Relative Effort is a TRIMP-style metric (training impulse): it weights the time you spend in each heart-rate zone, counting minutes in higher zones more heavily, to produce one load number per activity. Strava introduced it as the more approachable, heart-rate-driven replacement for the Suffer Score, and it feeds their Fitness (a chronic average) and Freshness (form) curves — Strava's own rendering of the CTL/ATL/TSB model.

The reason it isn't comparable to TSS is that they measure different things. TSS is computed from power relative to FTP; Relative Effort is computed from heart rate relative to your HR zones. Heart rate lags effort, drifts with heat, fatigue, caffeine, and sleep, and can't see very short high-power surges — so the same ride can produce quite different Relative Effort and TSS values. Summing the two, or comparing your Relative Effort to a friend's TSS target, is an apples-to-oranges error: each is internally consistent, but they're different currencies.

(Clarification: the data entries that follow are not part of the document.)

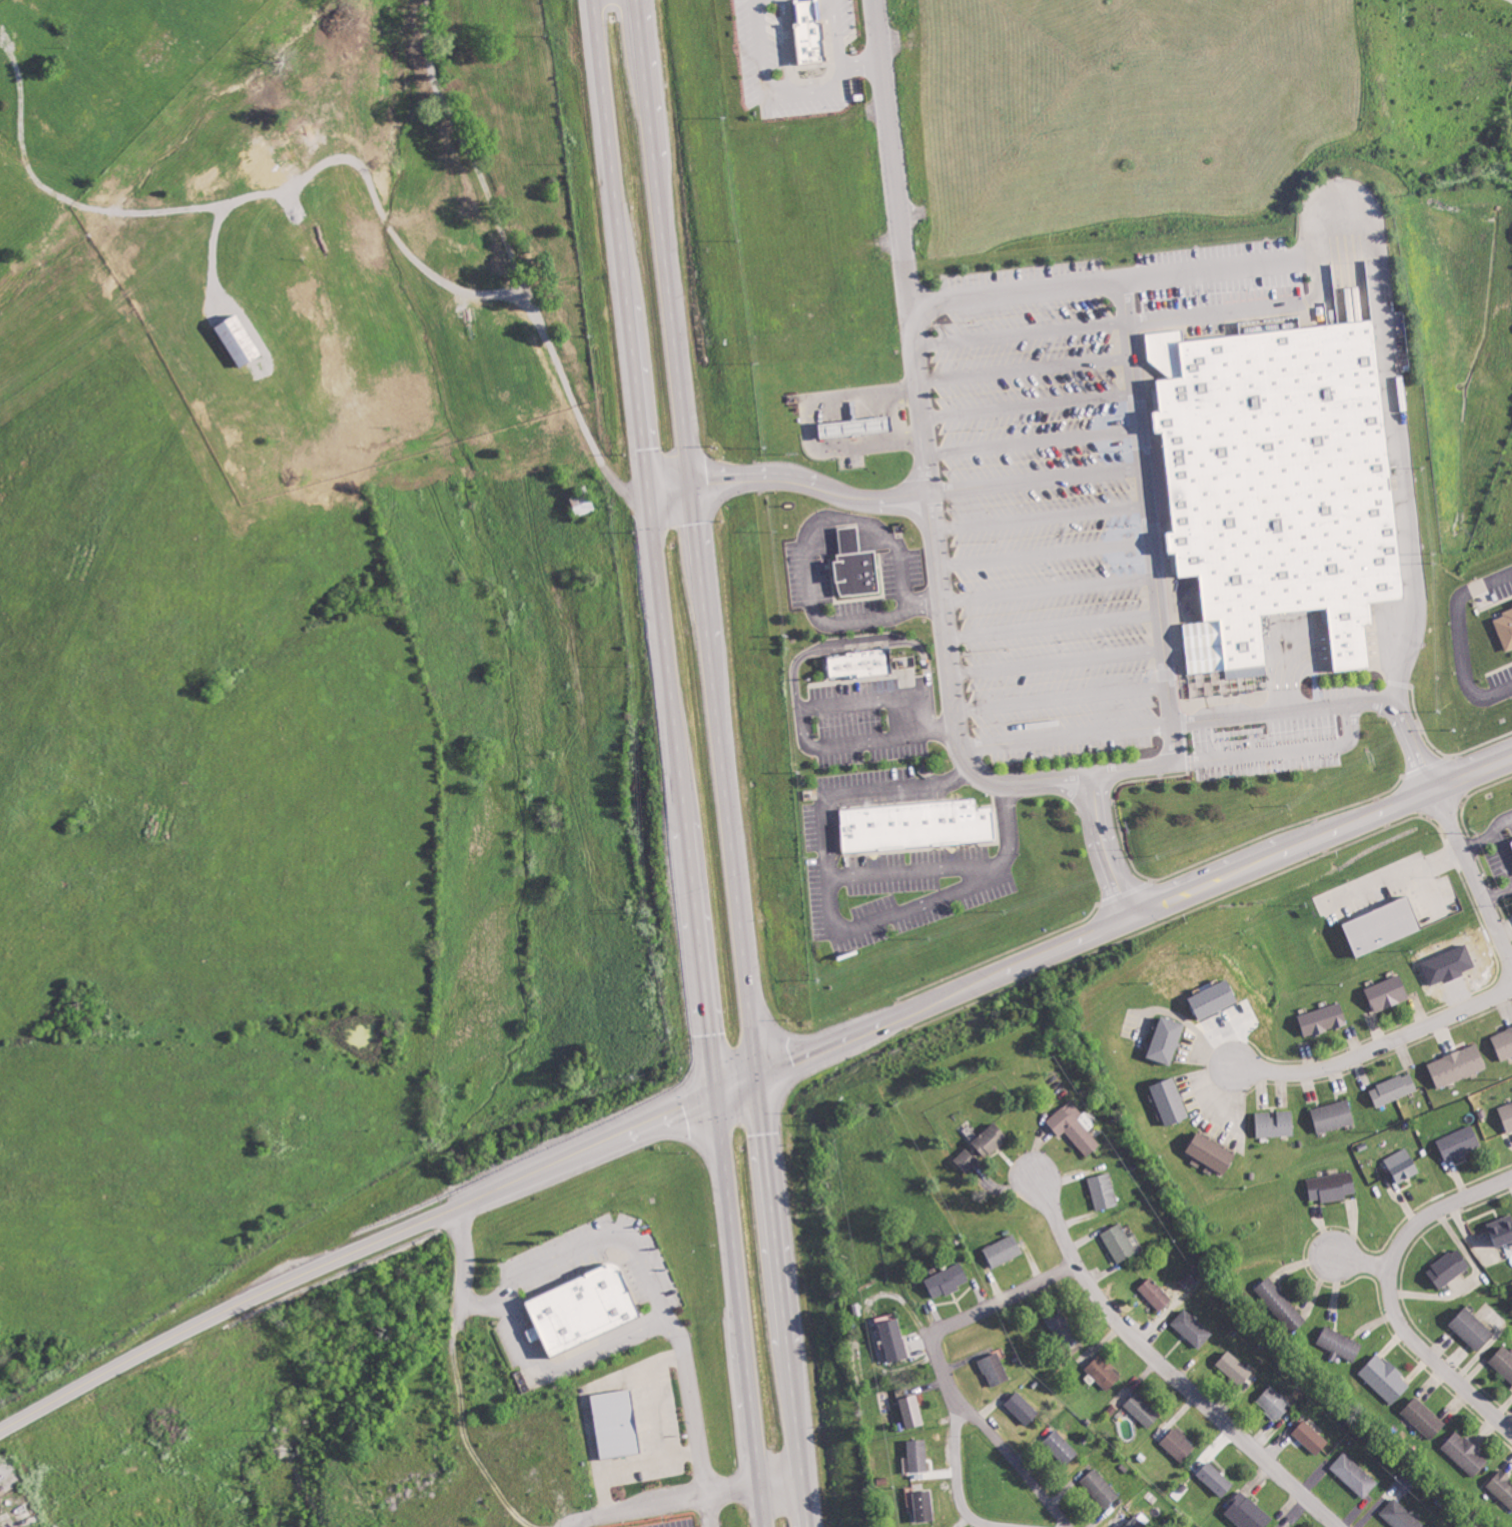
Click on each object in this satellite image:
building: (812, 32)
road: (861, 63)
road: (801, 92)
road: (1343, 197)
road: (1106, 278)
road: (1252, 304)
road: (1018, 331)
building: (239, 339)
road: (1022, 369)
road: (1026, 404)
building: (849, 424)
road: (1030, 440)
road: (788, 477)
road: (1034, 478)
building: (1276, 481)
traffic signals: (692, 482)
traffic signals: (647, 490)
road: (927, 490)
road: (1038, 515)
road: (1146, 519)
road: (1406, 527)
road: (698, 537)
road: (653, 547)
road: (1042, 551)
road: (806, 552)
building: (851, 564)
road: (1046, 587)
road: (1051, 624)
building: (1506, 628)
road: (1461, 636)
road: (854, 638)
road: (1055, 660)
building: (857, 661)
road: (1059, 697)
road: (1284, 708)
road: (802, 718)
road: (1064, 734)
road: (1281, 749)
building: (914, 823)
road: (1103, 846)
road: (910, 869)
road: (1473, 876)
road: (1134, 916)
road: (835, 917)
building: (1382, 926)
building: (1388, 993)
building: (1324, 1019)
building: (1167, 1039)
building: (1504, 1043)
road: (1380, 1045)
building: (1458, 1065)
road: (736, 1085)
building: (1394, 1089)
building: (1171, 1101)
building: (1334, 1115)
building: (1507, 1115)
building: (1276, 1123)
building: (1075, 1126)
building: (991, 1139)
building: (1460, 1143)
building: (1213, 1154)
building: (966, 1159)
building: (1403, 1165)
building: (1332, 1186)
building: (1103, 1191)
building: (1502, 1230)
building: (1120, 1243)
building: (1004, 1250)
road: (352, 1251)
road: (551, 1257)
road: (1355, 1258)
building: (1449, 1267)
road: (1050, 1275)
building: (948, 1280)
building: (1156, 1293)
road: (1390, 1293)
road: (783, 1301)
building: (1281, 1304)
building: (584, 1309)
road: (739, 1311)
road: (949, 1324)
building: (1061, 1326)
building: (1192, 1328)
building: (1472, 1329)
building: (894, 1340)
building: (1340, 1343)
road: (671, 1360)
building: (1503, 1362)
road: (574, 1365)
road: (1166, 1365)
building: (1235, 1367)
building: (995, 1369)
building: (1103, 1372)
building: (1385, 1378)
road: (587, 1400)
building: (1275, 1403)
building: (1022, 1408)
building: (1143, 1410)
building: (912, 1411)
building: (1424, 1418)
building: (617, 1424)
building: (1311, 1437)
building: (1178, 1444)
building: (1061, 1447)
building: (1466, 1453)
building: (918, 1455)
road: (1013, 1459)
road: (649, 1460)
road: (957, 1474)
building: (1354, 1475)
building: (1215, 1479)
building: (1502, 1487)
road: (758, 1488)
building: (1100, 1488)
road: (642, 1504)
building: (923, 1506)
road: (712, 1509)
building: (1247, 1512)
building: (1400, 1515)
building: (1139, 1521)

Relative Effort earns its keep when you don't have a power meter — it's a legitimate, heart-rate-grounded way to quantify and trend training load, and for many riders it's the only load metric they have. Its limits are heart rate's limits: it under-rates short, punchy efforts and gets thrown off by anything that moves HR independently of effort. As a within-athlete trend it's genuinely useful; as a cross-athlete or cross-metric absolute, it isn't.

How AdaptCycling uses Relative Effort

AdaptCycling is power-first and computes true TSS from your power data whenever it's available. When you ride with heart rate only, it works from HR-based load and zones instead — the same fallback that lets HR-only athletes get a real plan — rather than treating a Strava Relative Effort number as if it were TSS.